* **Problem details**
Copy out the listing that follows exactly, dropping every picture.

* **Working data**
▼

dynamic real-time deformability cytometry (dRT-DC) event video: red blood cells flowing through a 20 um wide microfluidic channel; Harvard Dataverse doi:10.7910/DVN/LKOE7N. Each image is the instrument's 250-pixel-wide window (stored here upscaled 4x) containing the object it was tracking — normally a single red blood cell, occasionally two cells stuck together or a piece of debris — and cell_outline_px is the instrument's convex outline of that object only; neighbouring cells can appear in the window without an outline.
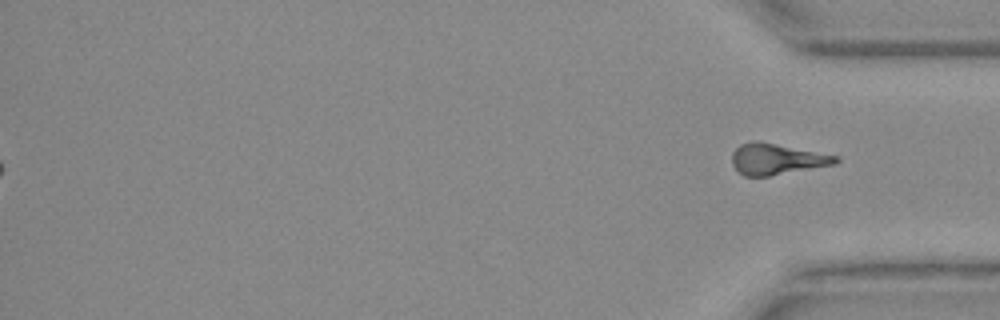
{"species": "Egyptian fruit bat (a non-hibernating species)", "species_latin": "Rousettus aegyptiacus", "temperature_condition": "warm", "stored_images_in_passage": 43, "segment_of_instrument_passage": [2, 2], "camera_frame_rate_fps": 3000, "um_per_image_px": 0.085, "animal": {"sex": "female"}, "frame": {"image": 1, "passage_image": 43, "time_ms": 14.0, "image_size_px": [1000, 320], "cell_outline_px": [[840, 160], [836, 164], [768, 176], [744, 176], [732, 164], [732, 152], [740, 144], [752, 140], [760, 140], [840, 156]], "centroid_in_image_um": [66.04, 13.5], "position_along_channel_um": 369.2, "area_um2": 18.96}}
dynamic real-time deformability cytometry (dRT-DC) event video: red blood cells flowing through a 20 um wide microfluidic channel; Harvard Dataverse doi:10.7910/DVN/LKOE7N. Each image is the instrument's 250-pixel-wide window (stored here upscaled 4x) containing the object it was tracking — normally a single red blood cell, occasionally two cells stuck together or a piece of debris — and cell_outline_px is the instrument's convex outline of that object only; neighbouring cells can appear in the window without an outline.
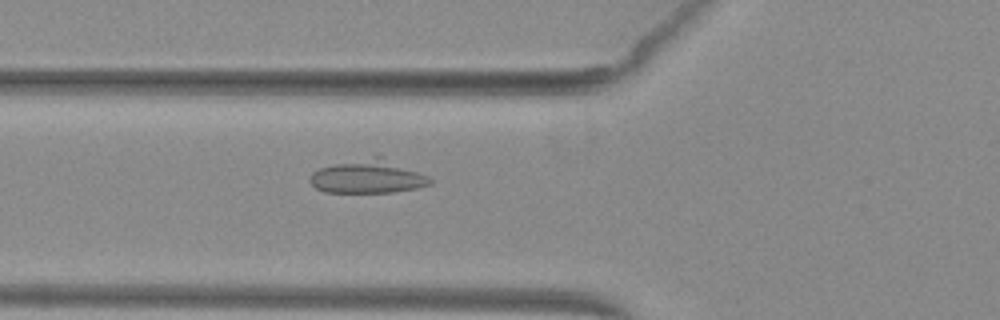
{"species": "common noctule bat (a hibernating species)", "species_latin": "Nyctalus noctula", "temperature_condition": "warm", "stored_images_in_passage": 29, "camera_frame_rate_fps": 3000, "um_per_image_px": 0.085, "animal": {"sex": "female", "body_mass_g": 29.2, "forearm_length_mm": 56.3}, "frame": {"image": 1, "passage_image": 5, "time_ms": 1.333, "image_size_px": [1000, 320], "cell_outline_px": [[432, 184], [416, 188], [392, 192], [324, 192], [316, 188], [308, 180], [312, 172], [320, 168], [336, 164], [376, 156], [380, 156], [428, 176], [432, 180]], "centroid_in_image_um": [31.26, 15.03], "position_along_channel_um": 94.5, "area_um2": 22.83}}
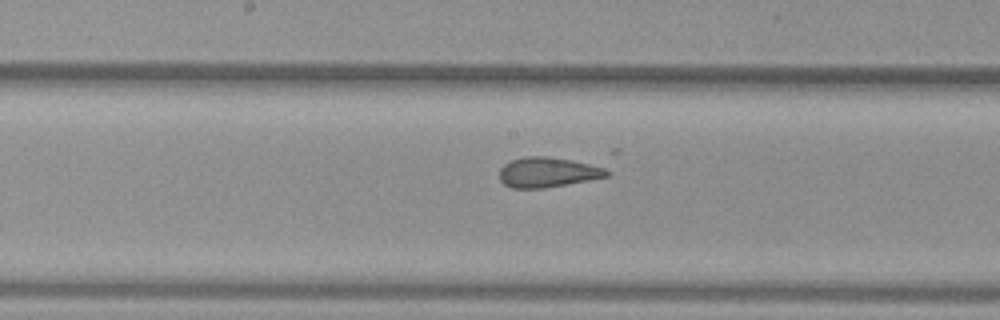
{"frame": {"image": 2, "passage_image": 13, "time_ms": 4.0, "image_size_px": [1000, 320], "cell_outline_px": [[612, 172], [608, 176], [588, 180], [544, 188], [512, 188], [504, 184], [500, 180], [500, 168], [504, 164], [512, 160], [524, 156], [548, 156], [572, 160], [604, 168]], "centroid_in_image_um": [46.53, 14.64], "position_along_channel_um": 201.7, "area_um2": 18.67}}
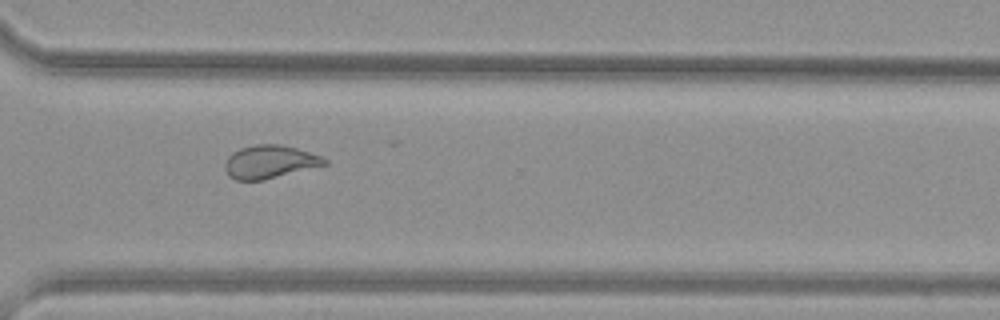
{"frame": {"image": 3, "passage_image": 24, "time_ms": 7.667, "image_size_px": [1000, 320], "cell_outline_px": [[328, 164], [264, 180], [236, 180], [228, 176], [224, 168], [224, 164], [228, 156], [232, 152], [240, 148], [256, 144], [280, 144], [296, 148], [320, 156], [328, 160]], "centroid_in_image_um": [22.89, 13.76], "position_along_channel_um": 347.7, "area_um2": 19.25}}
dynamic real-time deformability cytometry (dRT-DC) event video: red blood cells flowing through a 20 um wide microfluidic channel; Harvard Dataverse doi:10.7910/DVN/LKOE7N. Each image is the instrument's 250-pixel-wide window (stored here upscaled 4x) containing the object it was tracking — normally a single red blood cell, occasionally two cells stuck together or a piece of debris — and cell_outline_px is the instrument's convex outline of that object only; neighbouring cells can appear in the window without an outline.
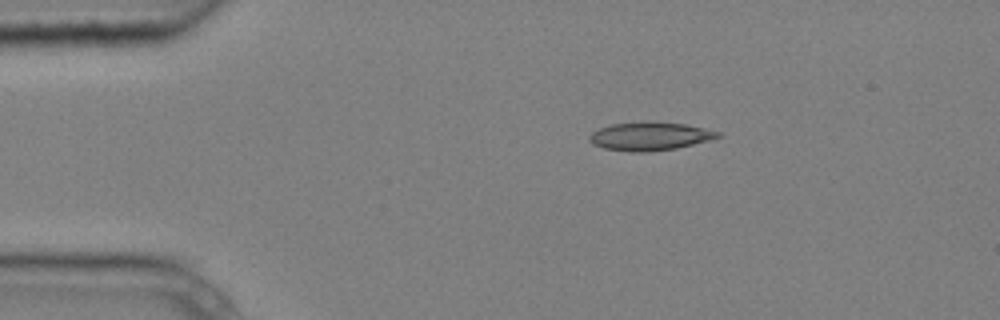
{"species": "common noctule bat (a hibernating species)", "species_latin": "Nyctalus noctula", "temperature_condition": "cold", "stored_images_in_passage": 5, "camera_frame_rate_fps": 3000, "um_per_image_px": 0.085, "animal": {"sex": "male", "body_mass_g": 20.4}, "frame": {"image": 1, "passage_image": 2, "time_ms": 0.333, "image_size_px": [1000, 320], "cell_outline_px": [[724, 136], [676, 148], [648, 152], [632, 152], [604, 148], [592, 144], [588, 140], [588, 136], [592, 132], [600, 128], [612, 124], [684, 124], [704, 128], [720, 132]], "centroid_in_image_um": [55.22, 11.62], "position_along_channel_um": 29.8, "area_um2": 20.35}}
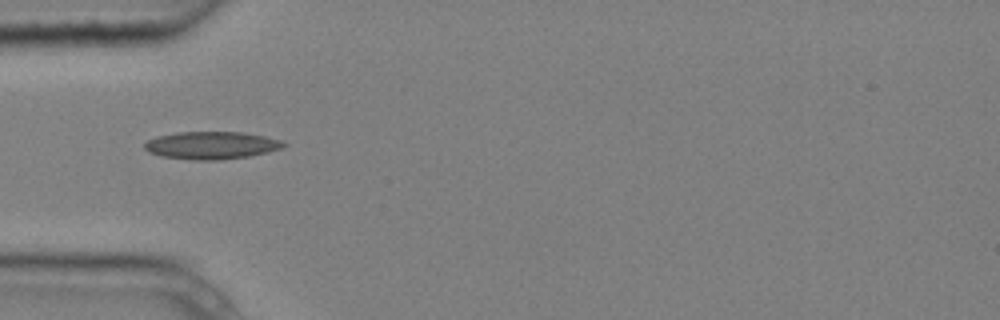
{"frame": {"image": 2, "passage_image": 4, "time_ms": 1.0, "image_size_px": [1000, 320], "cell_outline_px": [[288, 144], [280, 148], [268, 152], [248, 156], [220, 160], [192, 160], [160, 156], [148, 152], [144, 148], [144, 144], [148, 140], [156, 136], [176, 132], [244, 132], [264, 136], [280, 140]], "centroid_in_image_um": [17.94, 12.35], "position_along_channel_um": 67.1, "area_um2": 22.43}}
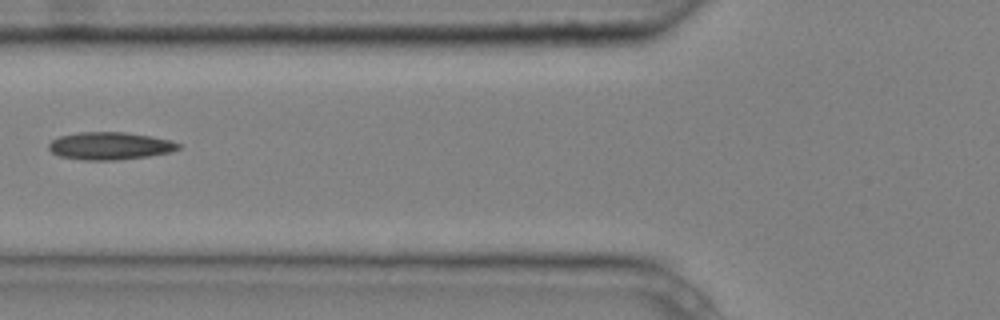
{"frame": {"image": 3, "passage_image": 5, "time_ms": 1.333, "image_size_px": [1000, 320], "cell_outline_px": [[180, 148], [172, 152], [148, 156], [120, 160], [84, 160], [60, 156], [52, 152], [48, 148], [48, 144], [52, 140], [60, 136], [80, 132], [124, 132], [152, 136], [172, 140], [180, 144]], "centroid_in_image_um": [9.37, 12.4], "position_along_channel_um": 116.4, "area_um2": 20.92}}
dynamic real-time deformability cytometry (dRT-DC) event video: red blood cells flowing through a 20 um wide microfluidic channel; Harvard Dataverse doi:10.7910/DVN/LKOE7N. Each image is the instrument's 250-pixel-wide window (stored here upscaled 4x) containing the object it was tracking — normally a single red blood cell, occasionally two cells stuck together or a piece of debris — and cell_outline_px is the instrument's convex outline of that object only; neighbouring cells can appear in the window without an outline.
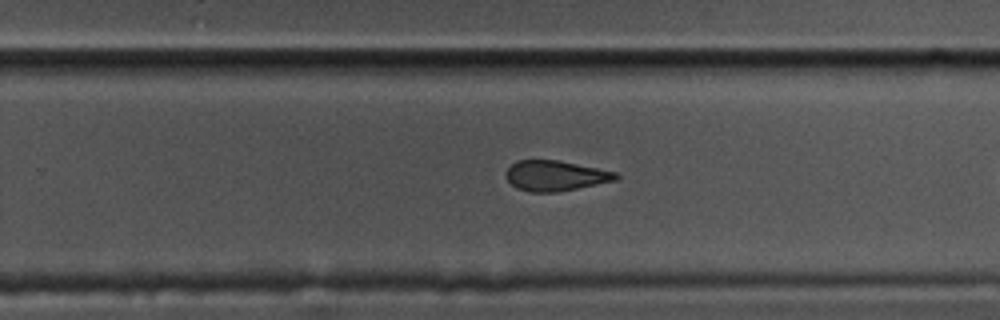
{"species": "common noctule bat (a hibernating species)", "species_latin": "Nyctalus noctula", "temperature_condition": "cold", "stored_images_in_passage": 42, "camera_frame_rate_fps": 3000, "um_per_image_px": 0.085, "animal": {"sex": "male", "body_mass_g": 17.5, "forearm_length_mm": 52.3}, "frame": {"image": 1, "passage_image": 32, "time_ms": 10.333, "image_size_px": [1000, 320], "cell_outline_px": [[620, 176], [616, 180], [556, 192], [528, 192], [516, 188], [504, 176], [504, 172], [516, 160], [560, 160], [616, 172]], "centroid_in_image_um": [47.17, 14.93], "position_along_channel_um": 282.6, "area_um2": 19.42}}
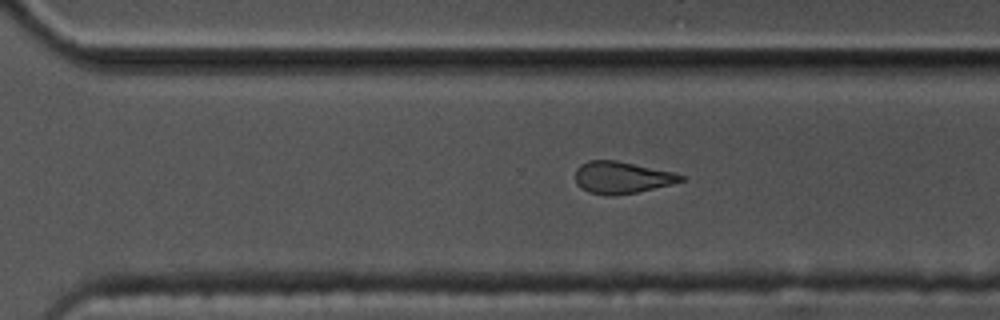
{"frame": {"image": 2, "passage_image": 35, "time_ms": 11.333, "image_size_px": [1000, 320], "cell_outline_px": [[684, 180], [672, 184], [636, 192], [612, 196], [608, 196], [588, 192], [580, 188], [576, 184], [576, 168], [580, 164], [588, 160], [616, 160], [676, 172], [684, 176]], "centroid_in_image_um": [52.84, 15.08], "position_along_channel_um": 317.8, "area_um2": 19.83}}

▲

* **Expected answer**
dynamic real-time deformability cytometry (dRT-DC) event video: red blood cells flowing through a 20 um wide microfluidic channel; Harvard Dataverse doi:10.7910/DVN/LKOE7N. Each image is the instrument's 250-pixel-wide window (stored here upscaled 4x) containing the object it was tracking — normally a single red blood cell, occasionally two cells stuck together or a piece of debris — and cell_outline_px is the instrument's convex outline of that object only; neighbouring cells can appear in the window without an outline.
{"species": "Egyptian fruit bat (a non-hibernating species)", "species_latin": "Rousettus aegyptiacus", "temperature_condition": "warm", "stored_images_in_passage": 43, "segment_of_instrument_passage": [2, 2], "camera_frame_rate_fps": 3000, "um_per_image_px": 0.085, "animal": {"sex": "female"}, "frame": {"image": 1, "passage_image": 43, "time_ms": 14.0, "image_size_px": [1000, 320], "cell_outline_px": [[840, 160], [836, 164], [768, 176], [744, 176], [732, 164], [732, 152], [740, 144], [752, 140], [760, 140], [840, 156]], "centroid_in_image_um": [66.04, 13.5], "position_along_channel_um": 369.2, "area_um2": 18.96}}
dynamic real-time deformability cytometry (dRT-DC) event video: red blood cells flowing through a 20 um wide microfluidic channel; Harvard Dataverse doi:10.7910/DVN/LKOE7N. Each image is the instrument's 250-pixel-wide window (stored here upscaled 4x) containing the object it was tracking — normally a single red blood cell, occasionally two cells stuck together or a piece of debris — and cell_outline_px is the instrument's convex outline of that object only; neighbouring cells can appear in the window without an outline.
{"species": "common noctule bat (a hibernating species)", "species_latin": "Nyctalus noctula", "temperature_condition": "warm", "stored_images_in_passage": 29, "camera_frame_rate_fps": 3000, "um_per_image_px": 0.085, "animal": {"sex": "female", "body_mass_g": 29.2, "forearm_length_mm": 56.3}, "frame": {"image": 1, "passage_image": 5, "time_ms": 1.333, "image_size_px": [1000, 320], "cell_outline_px": [[432, 184], [416, 188], [392, 192], [324, 192], [316, 188], [308, 180], [312, 172], [320, 168], [336, 164], [376, 156], [380, 156], [428, 176], [432, 180]], "centroid_in_image_um": [31.26, 15.03], "position_along_channel_um": 94.5, "area_um2": 22.83}}
{"frame": {"image": 2, "passage_image": 13, "time_ms": 4.0, "image_size_px": [1000, 320], "cell_outline_px": [[612, 172], [608, 176], [588, 180], [544, 188], [512, 188], [504, 184], [500, 180], [500, 168], [504, 164], [512, 160], [524, 156], [548, 156], [572, 160], [604, 168]], "centroid_in_image_um": [46.53, 14.64], "position_along_channel_um": 201.7, "area_um2": 18.67}}
{"frame": {"image": 3, "passage_image": 24, "time_ms": 7.667, "image_size_px": [1000, 320], "cell_outline_px": [[328, 164], [264, 180], [236, 180], [228, 176], [224, 168], [224, 164], [228, 156], [232, 152], [240, 148], [256, 144], [280, 144], [296, 148], [320, 156], [328, 160]], "centroid_in_image_um": [22.89, 13.76], "position_along_channel_um": 347.7, "area_um2": 19.25}}
dynamic real-time deformability cytometry (dRT-DC) event video: red blood cells flowing through a 20 um wide microfluidic channel; Harvard Dataverse doi:10.7910/DVN/LKOE7N. Each image is the instrument's 250-pixel-wide window (stored here upscaled 4x) containing the object it was tracking — normally a single red blood cell, occasionally two cells stuck together or a piece of debris — and cell_outline_px is the instrument's convex outline of that object only; neighbouring cells can appear in the window without an outline.
{"species": "common noctule bat (a hibernating species)", "species_latin": "Nyctalus noctula", "temperature_condition": "cold", "stored_images_in_passage": 5, "camera_frame_rate_fps": 3000, "um_per_image_px": 0.085, "animal": {"sex": "male", "body_mass_g": 20.4}, "frame": {"image": 1, "passage_image": 2, "time_ms": 0.333, "image_size_px": [1000, 320], "cell_outline_px": [[724, 136], [676, 148], [648, 152], [632, 152], [604, 148], [592, 144], [588, 140], [588, 136], [592, 132], [600, 128], [612, 124], [684, 124], [704, 128], [720, 132]], "centroid_in_image_um": [55.22, 11.62], "position_along_channel_um": 29.8, "area_um2": 20.35}}
{"frame": {"image": 2, "passage_image": 4, "time_ms": 1.0, "image_size_px": [1000, 320], "cell_outline_px": [[288, 144], [280, 148], [268, 152], [248, 156], [220, 160], [192, 160], [160, 156], [148, 152], [144, 148], [144, 144], [148, 140], [156, 136], [176, 132], [244, 132], [264, 136], [280, 140]], "centroid_in_image_um": [17.94, 12.35], "position_along_channel_um": 67.1, "area_um2": 22.43}}
{"frame": {"image": 3, "passage_image": 5, "time_ms": 1.333, "image_size_px": [1000, 320], "cell_outline_px": [[180, 148], [172, 152], [148, 156], [120, 160], [84, 160], [60, 156], [52, 152], [48, 148], [48, 144], [52, 140], [60, 136], [80, 132], [124, 132], [152, 136], [172, 140], [180, 144]], "centroid_in_image_um": [9.37, 12.4], "position_along_channel_um": 116.4, "area_um2": 20.92}}
dynamic real-time deformability cytometry (dRT-DC) event video: red blood cells flowing through a 20 um wide microfluidic channel; Harvard Dataverse doi:10.7910/DVN/LKOE7N. Each image is the instrument's 250-pixel-wide window (stored here upscaled 4x) containing the object it was tracking — normally a single red blood cell, occasionally two cells stuck together or a piece of debris — and cell_outline_px is the instrument's convex outline of that object only; neighbouring cells can appear in the window without an outline.
{"species": "common noctule bat (a hibernating species)", "species_latin": "Nyctalus noctula", "temperature_condition": "cold", "stored_images_in_passage": 42, "camera_frame_rate_fps": 3000, "um_per_image_px": 0.085, "animal": {"sex": "male", "body_mass_g": 17.5, "forearm_length_mm": 52.3}, "frame": {"image": 1, "passage_image": 32, "time_ms": 10.333, "image_size_px": [1000, 320], "cell_outline_px": [[620, 176], [616, 180], [556, 192], [528, 192], [516, 188], [504, 176], [504, 172], [516, 160], [560, 160], [616, 172]], "centroid_in_image_um": [47.17, 14.93], "position_along_channel_um": 282.6, "area_um2": 19.42}}
{"frame": {"image": 2, "passage_image": 35, "time_ms": 11.333, "image_size_px": [1000, 320], "cell_outline_px": [[684, 180], [672, 184], [636, 192], [612, 196], [608, 196], [588, 192], [580, 188], [576, 184], [576, 168], [580, 164], [588, 160], [616, 160], [676, 172], [684, 176]], "centroid_in_image_um": [52.84, 15.08], "position_along_channel_um": 317.8, "area_um2": 19.83}}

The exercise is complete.